Abstract: [Plain Text Version]


In communication complexity the Arthur-Merlin $(\AM)$ model is the most natural one that allows both randomness and nondeterminism. Presently we do not have any super-logarithmic lower bound for the $\AM$-complexity of an explicit function. Obtaining such a bound is a fundamental challenge to our understanding of communication phenomena.
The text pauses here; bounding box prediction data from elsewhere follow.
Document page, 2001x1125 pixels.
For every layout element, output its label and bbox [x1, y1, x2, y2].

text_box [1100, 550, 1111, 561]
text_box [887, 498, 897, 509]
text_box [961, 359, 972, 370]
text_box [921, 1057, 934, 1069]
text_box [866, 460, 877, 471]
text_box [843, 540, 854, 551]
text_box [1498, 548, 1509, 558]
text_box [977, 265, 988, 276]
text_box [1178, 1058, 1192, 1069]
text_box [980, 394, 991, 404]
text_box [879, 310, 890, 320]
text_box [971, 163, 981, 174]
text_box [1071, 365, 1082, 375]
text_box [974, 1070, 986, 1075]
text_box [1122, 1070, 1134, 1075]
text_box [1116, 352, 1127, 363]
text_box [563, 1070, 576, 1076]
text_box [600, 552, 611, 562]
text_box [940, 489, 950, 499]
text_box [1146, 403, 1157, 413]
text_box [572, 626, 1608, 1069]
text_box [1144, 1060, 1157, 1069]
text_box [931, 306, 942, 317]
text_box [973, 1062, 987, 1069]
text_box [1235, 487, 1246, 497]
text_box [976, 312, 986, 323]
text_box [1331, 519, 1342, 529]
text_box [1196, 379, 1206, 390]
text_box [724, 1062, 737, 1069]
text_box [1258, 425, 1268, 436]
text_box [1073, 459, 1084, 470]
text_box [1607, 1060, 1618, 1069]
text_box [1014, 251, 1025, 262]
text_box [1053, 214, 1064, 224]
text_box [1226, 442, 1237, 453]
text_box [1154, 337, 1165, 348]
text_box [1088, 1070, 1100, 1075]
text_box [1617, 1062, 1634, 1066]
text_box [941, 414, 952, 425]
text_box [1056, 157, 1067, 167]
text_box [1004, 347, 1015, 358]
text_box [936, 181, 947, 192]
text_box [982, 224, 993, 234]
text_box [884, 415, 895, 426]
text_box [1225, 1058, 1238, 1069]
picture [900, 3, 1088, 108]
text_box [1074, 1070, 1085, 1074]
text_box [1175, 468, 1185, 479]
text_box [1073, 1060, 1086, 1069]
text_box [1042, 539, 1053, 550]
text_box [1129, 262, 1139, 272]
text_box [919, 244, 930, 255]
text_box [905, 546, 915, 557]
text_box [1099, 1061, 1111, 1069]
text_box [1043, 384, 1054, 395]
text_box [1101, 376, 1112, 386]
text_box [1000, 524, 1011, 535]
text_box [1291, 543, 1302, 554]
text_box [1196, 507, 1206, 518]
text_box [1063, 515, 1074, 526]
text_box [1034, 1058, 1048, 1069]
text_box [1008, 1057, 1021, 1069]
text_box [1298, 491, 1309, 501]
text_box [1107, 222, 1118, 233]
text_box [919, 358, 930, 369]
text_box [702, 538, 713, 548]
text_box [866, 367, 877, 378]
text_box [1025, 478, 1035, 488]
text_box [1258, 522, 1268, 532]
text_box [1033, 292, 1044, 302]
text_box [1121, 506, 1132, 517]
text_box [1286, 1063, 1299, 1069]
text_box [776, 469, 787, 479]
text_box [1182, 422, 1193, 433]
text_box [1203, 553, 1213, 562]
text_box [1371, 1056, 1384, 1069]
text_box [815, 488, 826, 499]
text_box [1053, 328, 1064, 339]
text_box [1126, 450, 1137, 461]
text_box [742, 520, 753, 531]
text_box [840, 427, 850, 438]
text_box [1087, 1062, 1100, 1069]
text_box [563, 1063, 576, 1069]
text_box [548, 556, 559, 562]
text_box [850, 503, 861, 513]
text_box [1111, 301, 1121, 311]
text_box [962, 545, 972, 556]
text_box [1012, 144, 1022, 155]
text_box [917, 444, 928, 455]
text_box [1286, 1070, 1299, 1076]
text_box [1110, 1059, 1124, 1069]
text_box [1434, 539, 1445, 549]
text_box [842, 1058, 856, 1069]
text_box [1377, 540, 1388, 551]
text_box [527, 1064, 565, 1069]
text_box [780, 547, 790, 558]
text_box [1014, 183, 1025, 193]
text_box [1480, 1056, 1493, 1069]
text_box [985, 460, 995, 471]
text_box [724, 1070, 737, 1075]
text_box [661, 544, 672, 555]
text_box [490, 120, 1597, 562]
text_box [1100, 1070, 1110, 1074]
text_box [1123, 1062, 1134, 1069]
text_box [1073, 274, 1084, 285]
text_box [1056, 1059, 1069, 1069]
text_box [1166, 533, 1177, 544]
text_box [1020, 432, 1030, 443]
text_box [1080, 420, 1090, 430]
In this article we explore the gap between the known techniques and the complexity class $\AM$. In the first part we define a new natural class, Small-advantage Layered Arthur-Merlin $(\SLAM)$, that has the following properties:

• $\SLAM$ is (strictly) included in $\AM$ and includes all previously known subclasses of $\AM$ with non-trivial lower bounds: $$\NP, \MA, \SBP, \UAM \subseteq \SLAM \subset \AM$$ Note that $\NP\subset\MA\subset\SBP$, while $\SBP$ and $\UAM$ are known to be incomparable.
• $\SLAM$ is qualitatively stronger than the union of those classes: $$f\in\SLAM\setminus(\SBP\cup\UAM)$$ holds for an (explicit) partial function $f$.
• $\SLAM$ is subject to the discrepancy bound: for any $f$ $$\SLAM(f) \in \Omega\left(\sqrt{\log{\frac1{disc(f)}}}\right)\,.$$ In particular, the inner product function does not have an efficient $\SLAM$-protocol.
Structurally this can be summarized as $$\SBP\cup\UAM \subset \SLAM \subseteq \AM\cap\PP\,.$$

In the second part we ask why proving a lower bound of $\omega(\sqrt n)$ on the $\MA$-complexity of an explicit function seems to be difficult. We show that such a bound either must explore certain “uniformity” of $\MA$ (which would require a rather unusual argument), or would imply a non-trivial lower bound on the $\AM$-complexity of the same function.

Both of these results are related to the notion of layer complexity, which is, informally, the number of “layers of nondeterminism” used by a protocol.